ぎゅーっと抱きつくとよしよしと頭を撫でられる。
顔をあげると唇が降りてきたので、そのままちゅっちゅと触れるだけの口付けを楽しんだ。

「ピクニック?」

「サンドウィッチを作ってきました。軽く散歩がてらにどうかと思いまして」

「行く行く!行きます!」

となると、着替えなくてはならない。
コンビニまでならルームウェアで出かけたことはあるが、恋人とピクニックならそれなりにお洒落しなくては。

「そのままで可愛いですよ」

「駄目です。ちょっとだけ待ってて下さい」

赤屍さんに待ってもらって、超特急で支度を整える。
お化粧はナチュラルメイクで、UV対策だけはばっちりと。
服はメイクに合わせてふんわりした雰囲気のワンピースを選んだ。
これまたUV対策の紫外線をカットするカーディガンを羽織って完了だ。

「お待たせしました」

「そのワンピースも可愛いですね」

さあ、行きましょうと差し出された手をとり、二人仲良く部屋を出た。
近所の公園までは歩いてすぐだ。

「良い天気で良かったですね」

「ほんと、天気がいいと歩いていて気持ちがいいです」

公園に着くと芝生の上にレジャーシートを敷いて座った。
赤屍さんがラップでスティック状に巻いたサンドウィッチと、紅茶の入った水筒を出してくれる。

「どうぞ召し上がれ」

「いただきます!」

生クリームたっぷりのフルーツサンドを頬張る。

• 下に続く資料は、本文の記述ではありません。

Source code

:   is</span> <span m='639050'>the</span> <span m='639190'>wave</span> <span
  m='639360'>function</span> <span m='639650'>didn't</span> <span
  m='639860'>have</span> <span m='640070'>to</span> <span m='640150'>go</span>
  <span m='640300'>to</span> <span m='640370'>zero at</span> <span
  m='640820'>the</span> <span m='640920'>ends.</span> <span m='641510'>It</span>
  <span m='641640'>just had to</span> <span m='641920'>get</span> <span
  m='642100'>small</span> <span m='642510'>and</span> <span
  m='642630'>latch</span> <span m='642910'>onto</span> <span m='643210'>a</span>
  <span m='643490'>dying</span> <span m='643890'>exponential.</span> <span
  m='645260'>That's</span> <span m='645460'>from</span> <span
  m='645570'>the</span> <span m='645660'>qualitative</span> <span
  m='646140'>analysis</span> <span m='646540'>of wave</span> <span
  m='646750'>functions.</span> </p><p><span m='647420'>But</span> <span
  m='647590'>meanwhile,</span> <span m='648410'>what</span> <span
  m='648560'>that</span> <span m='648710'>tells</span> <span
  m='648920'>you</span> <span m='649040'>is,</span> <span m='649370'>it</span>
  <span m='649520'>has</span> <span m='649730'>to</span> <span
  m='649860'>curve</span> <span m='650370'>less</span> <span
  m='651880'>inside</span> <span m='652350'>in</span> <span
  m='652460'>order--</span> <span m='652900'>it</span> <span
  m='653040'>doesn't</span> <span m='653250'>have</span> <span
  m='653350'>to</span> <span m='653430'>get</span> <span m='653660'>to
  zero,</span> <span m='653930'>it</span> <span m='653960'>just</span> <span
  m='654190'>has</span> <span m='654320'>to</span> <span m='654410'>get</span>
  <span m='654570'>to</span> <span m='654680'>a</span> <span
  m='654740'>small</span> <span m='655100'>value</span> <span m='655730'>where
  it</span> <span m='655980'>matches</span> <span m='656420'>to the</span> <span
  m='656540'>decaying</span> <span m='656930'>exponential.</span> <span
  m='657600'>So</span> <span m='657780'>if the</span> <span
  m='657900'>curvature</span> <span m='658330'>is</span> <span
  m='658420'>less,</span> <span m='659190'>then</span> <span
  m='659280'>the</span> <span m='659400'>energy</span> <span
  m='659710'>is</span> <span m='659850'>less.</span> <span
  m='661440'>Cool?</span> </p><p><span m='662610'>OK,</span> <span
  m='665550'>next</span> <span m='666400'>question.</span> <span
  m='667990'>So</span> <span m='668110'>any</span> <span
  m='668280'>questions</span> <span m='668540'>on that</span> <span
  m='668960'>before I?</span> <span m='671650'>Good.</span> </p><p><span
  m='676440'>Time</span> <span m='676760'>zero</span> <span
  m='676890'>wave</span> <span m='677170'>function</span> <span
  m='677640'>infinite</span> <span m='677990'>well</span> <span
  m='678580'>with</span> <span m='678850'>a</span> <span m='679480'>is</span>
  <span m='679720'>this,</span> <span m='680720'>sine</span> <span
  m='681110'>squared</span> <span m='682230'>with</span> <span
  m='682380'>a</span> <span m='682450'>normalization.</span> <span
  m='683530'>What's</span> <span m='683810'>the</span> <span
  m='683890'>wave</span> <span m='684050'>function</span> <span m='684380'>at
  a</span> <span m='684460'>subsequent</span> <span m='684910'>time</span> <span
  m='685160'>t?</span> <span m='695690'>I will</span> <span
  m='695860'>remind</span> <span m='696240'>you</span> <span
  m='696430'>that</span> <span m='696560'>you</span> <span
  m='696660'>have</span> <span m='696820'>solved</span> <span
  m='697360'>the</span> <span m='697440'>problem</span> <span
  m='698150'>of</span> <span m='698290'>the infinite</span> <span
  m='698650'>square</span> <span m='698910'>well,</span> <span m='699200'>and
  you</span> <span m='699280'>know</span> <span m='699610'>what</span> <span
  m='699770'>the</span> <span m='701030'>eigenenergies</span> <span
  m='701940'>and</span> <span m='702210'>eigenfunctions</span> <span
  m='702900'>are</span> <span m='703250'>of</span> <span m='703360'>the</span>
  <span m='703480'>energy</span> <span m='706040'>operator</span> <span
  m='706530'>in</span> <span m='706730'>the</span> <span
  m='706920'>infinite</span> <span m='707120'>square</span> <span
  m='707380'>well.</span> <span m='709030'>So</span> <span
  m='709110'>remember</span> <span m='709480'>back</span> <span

甘くてとても美味しい。
付け合わせに、と出されたレタスでサンドしたローストビーフも美味しかった。
お昼前からこんなに贅沢しちゃっていいのだろうか。

「貴女はいつも頑張っていますからね。お休みの時ぐらい、たっぷり甘えて良いのですよ」

「赤屍さん…」

不覚にもうるっときてしまった。
普段職場で気をはりつめている分、こういう時に優しくされるのに弱い。

「大好きです!」

「私もですよ。愛しています、聖羅さん」

赤屍さんに抱きついて、その胸板に頬を擦り寄せる。

上空にはどこまでも広がる青い空。

帰ったら、干してあるお布団を埃を落として取り込んで。

それから、好きな音楽を聞きながら好きな人とお話するのだ。
お膝に乗せてもらうのもいいかもしれない。
まだ甘える時間はたっぷりと残っていた。